Task details:
With the images removed, write out each record exactly as given.

*** Opening of Dataset records ***

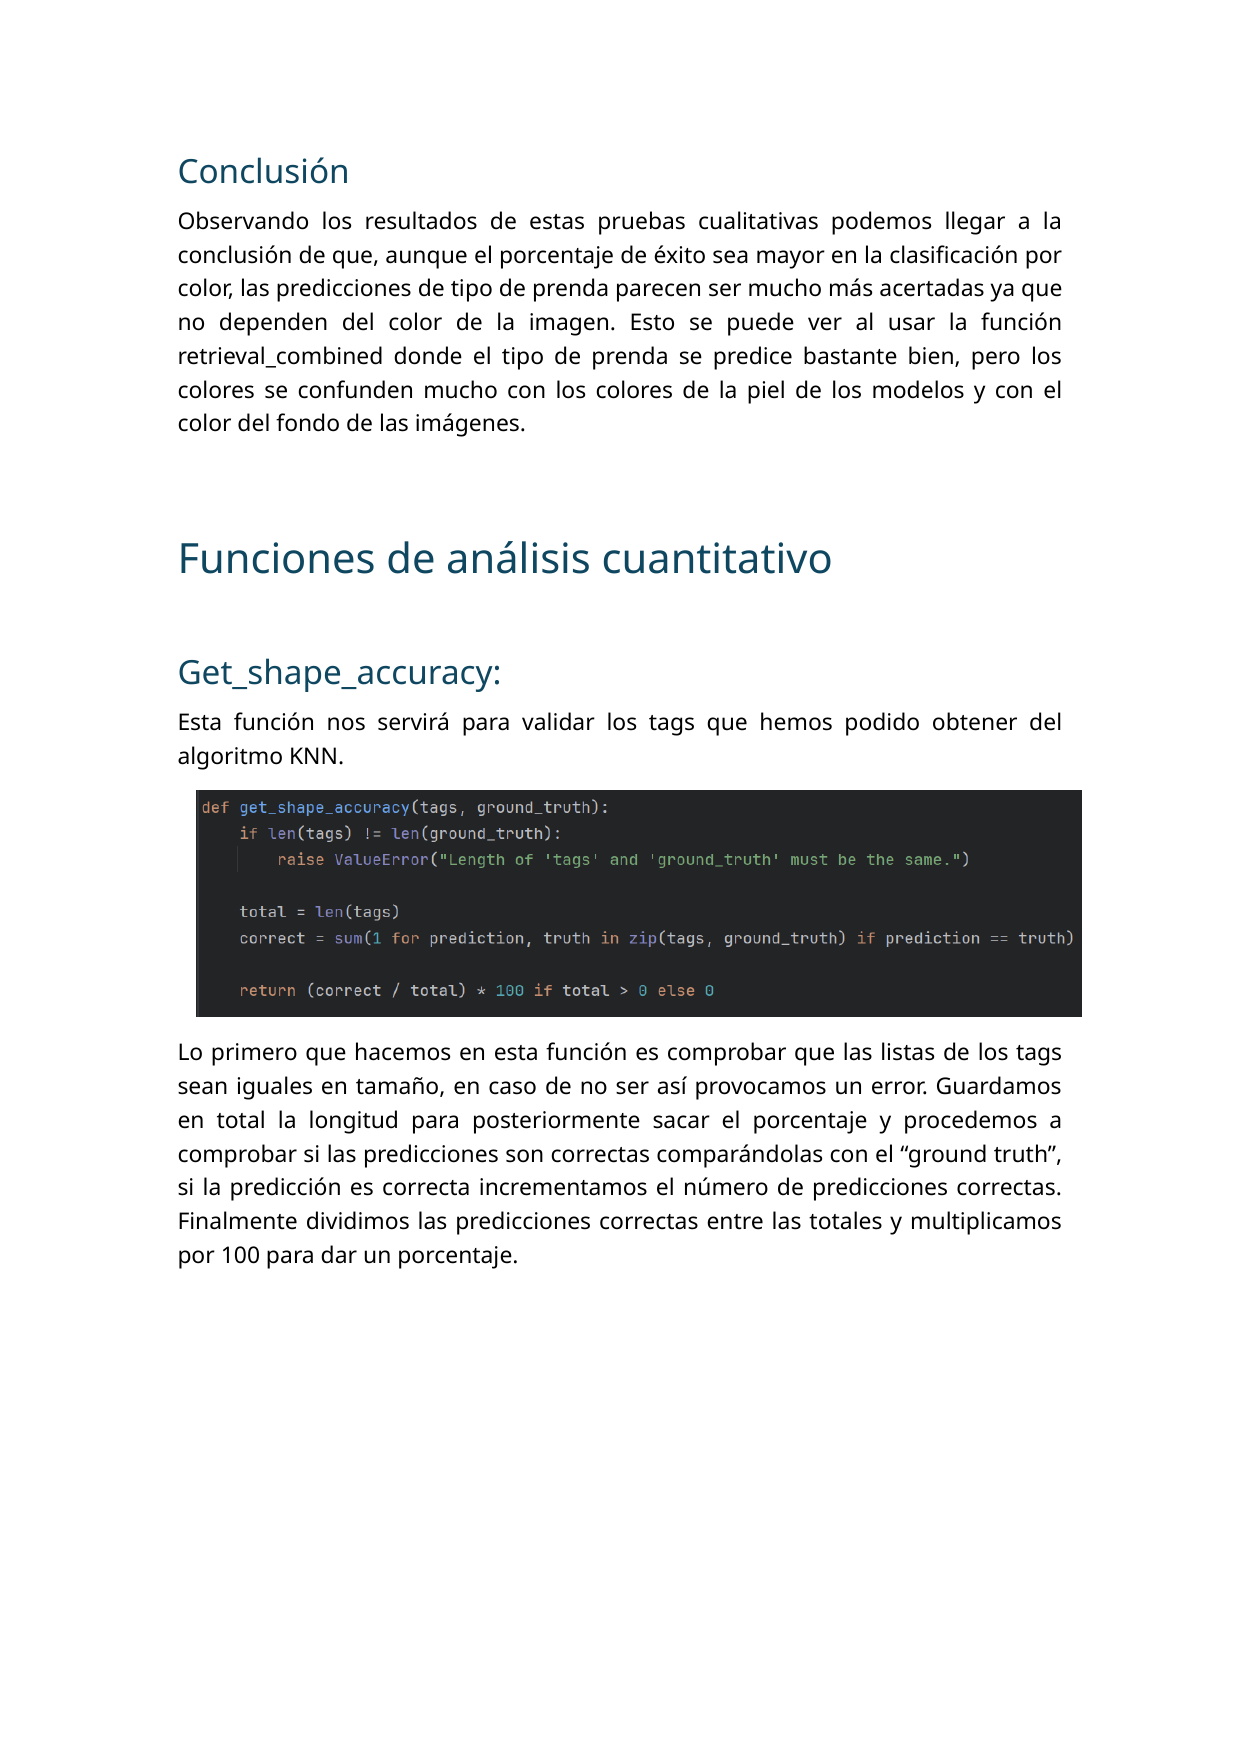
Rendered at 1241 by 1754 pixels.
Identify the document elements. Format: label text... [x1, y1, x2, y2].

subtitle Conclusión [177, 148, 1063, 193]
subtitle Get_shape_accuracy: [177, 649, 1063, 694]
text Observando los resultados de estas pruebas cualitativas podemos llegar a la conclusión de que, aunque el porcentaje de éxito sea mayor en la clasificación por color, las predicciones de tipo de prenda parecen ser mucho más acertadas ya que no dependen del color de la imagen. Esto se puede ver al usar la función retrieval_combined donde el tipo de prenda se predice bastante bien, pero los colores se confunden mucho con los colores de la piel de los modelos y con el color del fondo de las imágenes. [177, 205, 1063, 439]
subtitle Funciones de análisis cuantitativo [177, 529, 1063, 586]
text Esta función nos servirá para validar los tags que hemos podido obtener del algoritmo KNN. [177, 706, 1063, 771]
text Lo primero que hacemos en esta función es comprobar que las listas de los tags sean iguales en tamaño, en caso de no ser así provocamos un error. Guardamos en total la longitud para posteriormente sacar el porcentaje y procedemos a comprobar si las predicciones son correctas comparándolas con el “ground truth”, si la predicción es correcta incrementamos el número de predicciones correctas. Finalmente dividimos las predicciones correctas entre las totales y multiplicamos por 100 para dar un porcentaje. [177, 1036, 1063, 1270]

*** Close of Dataset records ***

Your response:
Rendered at 1241 by 1754 pixels.
Identify the document elements. Format: label text... [x1, y1, x2, y2].

subtitle Conclusión [177, 148, 1063, 193]
subtitle Get_shape_accuracy: [177, 649, 1063, 694]
text Observando los resultados de estas pruebas cualitativas podemos llegar a la conclusión de que, aunque el porcentaje de éxito sea mayor en la clasificación por color, las predicciones de tipo de prenda parecen ser mucho más acertadas ya que no dependen del color de la imagen. Esto se puede ver al usar la función retrieval_combined donde el tipo de prenda se predice bastante bien, pero los colores se confunden mucho con los colores de la piel de los modelos y con el color del fondo de las imágenes. [177, 205, 1063, 439]
subtitle Funciones de análisis cuantitativo [177, 529, 1063, 586]
text Esta función nos servirá para validar los tags que hemos podido obtener del algoritmo KNN. [177, 706, 1063, 771]
text Lo primero que hacemos en esta función es comprobar que las listas de los tags sean iguales en tamaño, en caso de no ser así provocamos un error. Guardamos en total la longitud para posteriormente sacar el porcentaje y procedemos a comprobar si las predicciones son correctas comparándolas con el “ground truth”, si la predicción es correcta incrementamos el número de predicciones correctas. Finalmente dividimos las predicciones correctas entre las totales y multiplicamos por 100 para dar un porcentaje. [177, 1036, 1063, 1270]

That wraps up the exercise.